By 2025, the platform was operating at full tilt. Tamnoon processed 6.3 million alerts over the course of the year, resolved 2.7 million of them, and protected more than 200,000 critical customer assets.
“We want to make the remediation process fully autonomous”
As Tamnoon scaled, its AI capabilities accelerated. “From when we started, we knew that we wanted to leverage machine learning and AI,” says Segal. “The problems that we are solving are very, very complex, and in order to scale human operations, you really need to use machine learning and AI capabilities.”
The company has gradually shifted more responsibility from human operators to its AI systems, using AI to handle most of the analysis and decision-making, and humans to review higher-risk cases. “Our platform is smart enough to perform the majority of the processes and operations on its own,” Segal says.
As of 2026, Tamnoon has reached what it defines as level four autonomy, meaning that the “majority of the decisions around prioritization, investigation and safe remediation plan…are being done by machines,” Segal explains.

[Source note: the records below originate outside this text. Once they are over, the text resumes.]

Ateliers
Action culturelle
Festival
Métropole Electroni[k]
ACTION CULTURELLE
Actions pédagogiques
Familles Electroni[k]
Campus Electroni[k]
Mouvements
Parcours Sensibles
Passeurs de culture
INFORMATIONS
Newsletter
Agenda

This automation benchmark was created by the Society of Automotive Engineers in 2014 and is mostly used to evaluate self-driving vehicles. “Level five is where we are headed next.”
At level five autonomy, the platform will be able to execute certain remediation actions directly in production when confidence is high. “The moment we reach a certain safety score…we will let the machine drive on its own,” she says.
The future of cloud remediation
Even as Tamnoon pushes automation forward, the underlying problems it is tackling are persistent. “I’ve been talking about it for 10 years, and nothing is changing,” Segal says. Identity and access issues, misconfigurations, and exposed assets continue to be the most common sources of risk, driven “mostly by human mistakes and network problems.”
Addressing those risks at scale requires a clearer understanding of when it is actually safe to act, or as Segal refers to it, the “confidence factor.”
“If you want to fix something, the first thing that you have to do is make sure that it is not being used actively by something in your environment,” she explains. Where dependencies exist, the system guides teams on what needs to change first rather than blindly applying a fix.
This reflects Tamnoon’s efforts to move earlier in the lifecycle. “My vision is that we have to move into preemptive space more and more,” says Segal. By addressing misconfigurations before they reach production, the goal is to reduce the volume of alerts altogether, resulting in fewer incidents.
“With the landscape of threat actors that we have today and how fast they are able to move, we have to be in the preemptive space sooner than later,” warns Segal. “They don’t care if they break anything in production, and we do.”
* Editor’s Note: Insight Partners has invested in Tamnoon.